REPORTER: Mike, can you talk about the field goal at the end of regulation.

NUGENT: Just one of the things I kind of got up there, it was almost, I’m not really sure what happened. I felt like I hit it really solid, like nothing like any other field goal. I’ve been talking to the guys afterwards, I was asking like what happened after that, I was asking people on the sides, did I hit a little of the ball or just penetrate, I couldn’t really tell what happened, I’ll have to watch some of the film, it felt like a solid ball.

REPORTER: Did they get a piece of the wing on the last field goal?

NUGENT: Actually, coach was saying that they did. It sounded like from a couple people that they did.

REPORTER: What were your thoughts before that one.

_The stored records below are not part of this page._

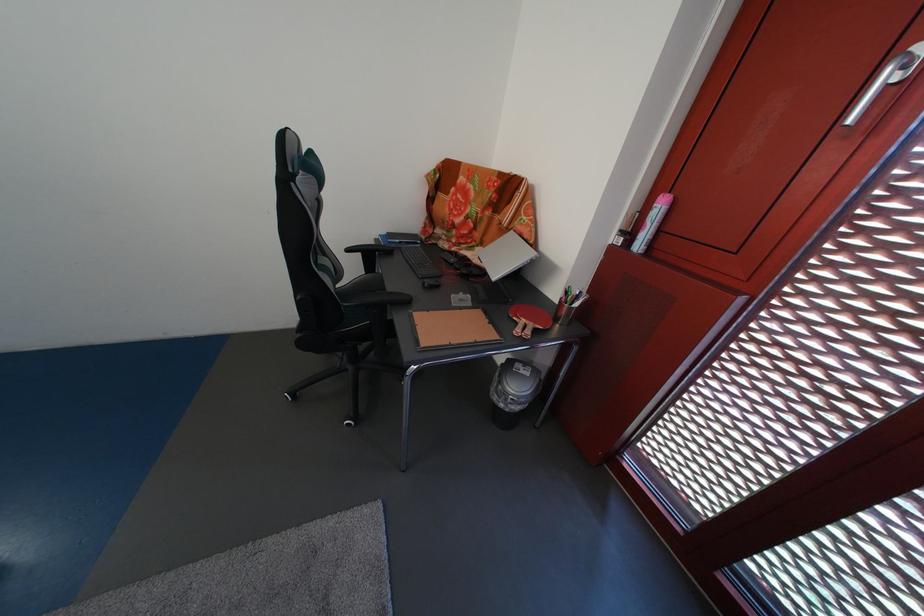
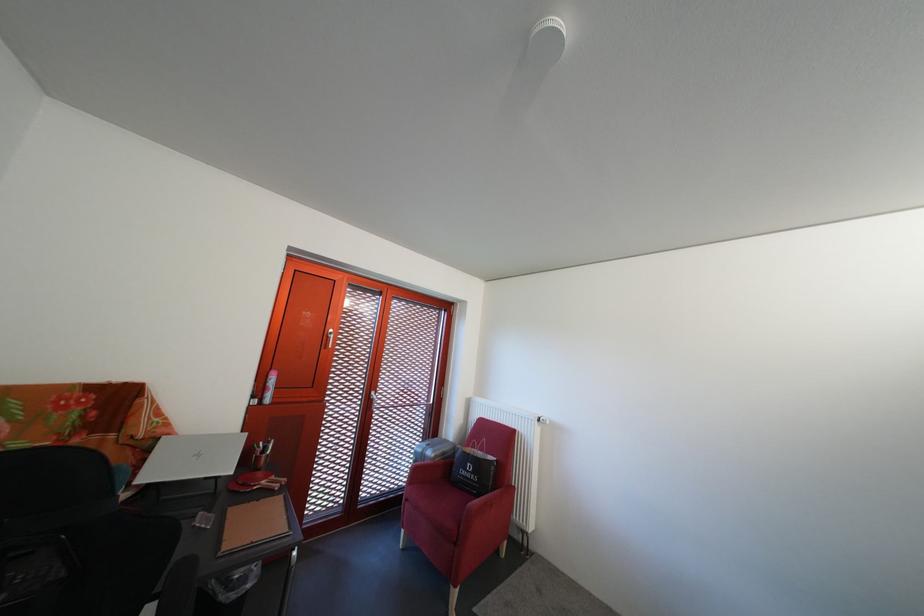
In the second image, find the point that corresponds to point (633, 238) in the first image.

(263, 403)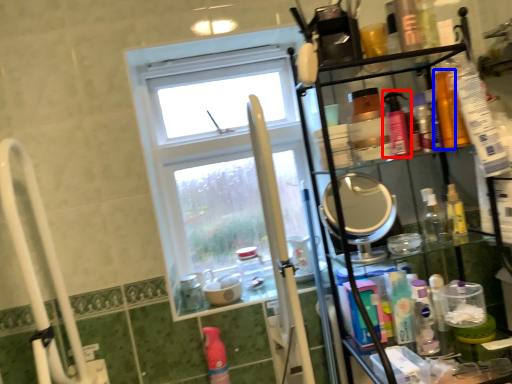
Question: Which object is further to the camera taking this photo, mouthwash (highlighted by a red box) or mouthwash (highlighted by a blue box)?

Choices:
 (A) mouthwash
 (B) mouthwash

Answer: (B)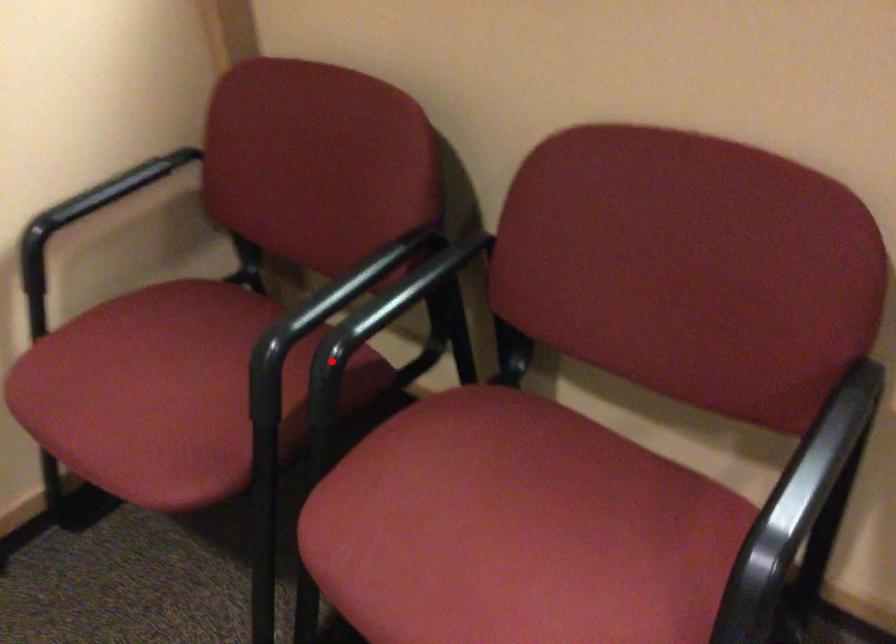
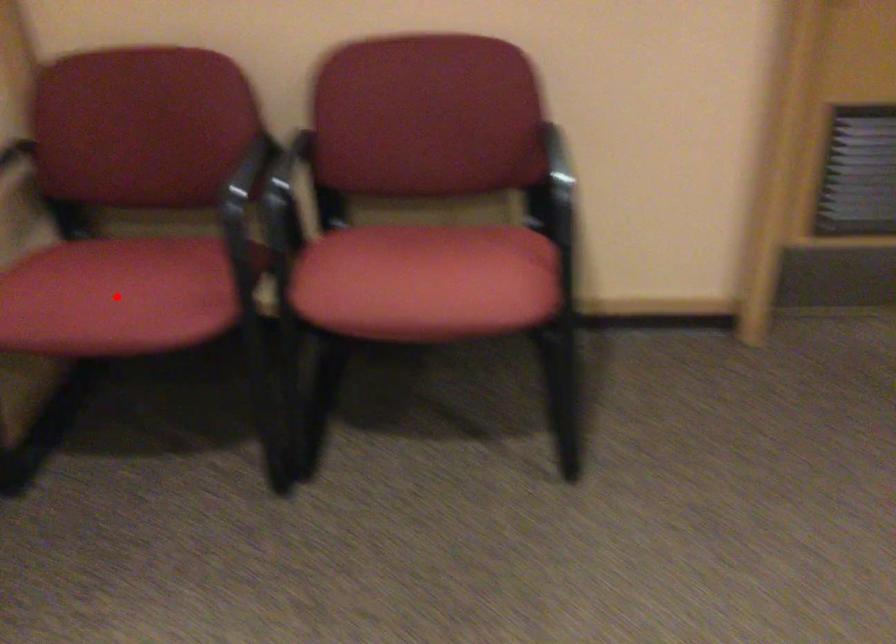
Based on the photo, I am providing you with two images of the same scene from different viewpoints. A red point is marked on the first image and another point is marked on the second image. Is the marked point in image1 the same physical position as the marked point in image2?

No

NUGENT: The one in overtime or regulation.

REPORTER: Overtime.

NUGENT: I kind of got up there, and was like, this is no different than kicking an 18-yarder, I went out there thinking, we just need to get this and put the pressure on them, they’re going to have to get three points out of it too. I actually think it’s a good thing we have the experience with it. It all started with Miami last year in the Fiesta Bowl. And I think people are really relaxed. I go out there, I don’t see anyone’s eyes open, it real scary. Everyone’s real confident. If we do what we know we can do, we should come out on top.

REPORTER: Mike, how tough would it be, as a kicker, you know what the situation is, how tough would it be to be in Ben Jones’ shoes right now.

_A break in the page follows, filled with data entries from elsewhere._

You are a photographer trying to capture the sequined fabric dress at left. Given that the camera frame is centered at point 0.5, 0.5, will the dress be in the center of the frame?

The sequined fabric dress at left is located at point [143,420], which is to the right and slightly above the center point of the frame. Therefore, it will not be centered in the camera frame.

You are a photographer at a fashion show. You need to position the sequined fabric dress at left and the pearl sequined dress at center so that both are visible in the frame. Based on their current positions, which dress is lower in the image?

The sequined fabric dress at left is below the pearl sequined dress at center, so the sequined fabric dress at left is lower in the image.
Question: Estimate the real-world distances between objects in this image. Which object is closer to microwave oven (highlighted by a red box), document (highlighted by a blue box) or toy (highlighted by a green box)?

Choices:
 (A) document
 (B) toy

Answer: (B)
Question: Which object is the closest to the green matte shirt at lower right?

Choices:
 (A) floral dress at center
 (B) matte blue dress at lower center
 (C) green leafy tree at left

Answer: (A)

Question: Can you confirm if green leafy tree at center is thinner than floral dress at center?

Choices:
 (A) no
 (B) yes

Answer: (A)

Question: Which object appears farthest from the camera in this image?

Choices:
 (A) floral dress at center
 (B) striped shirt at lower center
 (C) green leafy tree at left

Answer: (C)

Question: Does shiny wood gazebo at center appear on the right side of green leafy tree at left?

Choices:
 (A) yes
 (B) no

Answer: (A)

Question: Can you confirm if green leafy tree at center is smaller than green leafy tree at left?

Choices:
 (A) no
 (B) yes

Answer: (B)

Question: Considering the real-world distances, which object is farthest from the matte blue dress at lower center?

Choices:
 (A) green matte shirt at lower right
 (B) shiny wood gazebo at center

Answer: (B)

NUGENT: Really, I think that’s just unbelievably tough. I wish I could say I’ve been in that situation. I’ve never been in a situation to tie it up. I’ve been in like tonight was my first time to win at the end, but never when you’re down by a field goal to tie it up. So if I could ever talk to him, I’d just tell him, don’t even worry about it. I think that was his fifth miss this season. He was having a great year, just try to not worry about it.

REPORTER: You said one of your goals was to get a game-winner, does this count?

NUGENT: Can’t count because I didn’t get it. Hopefully, I’d never have to attempt any, we’d be up by enough, but hopefully it will never happen.

REPORTER: B. J., was the last field goal tipped.

SANDER: Yeah, the last field goal was tipped, I think it was 59, he got a piece of it. But Nuge is a great kicker and he put it through.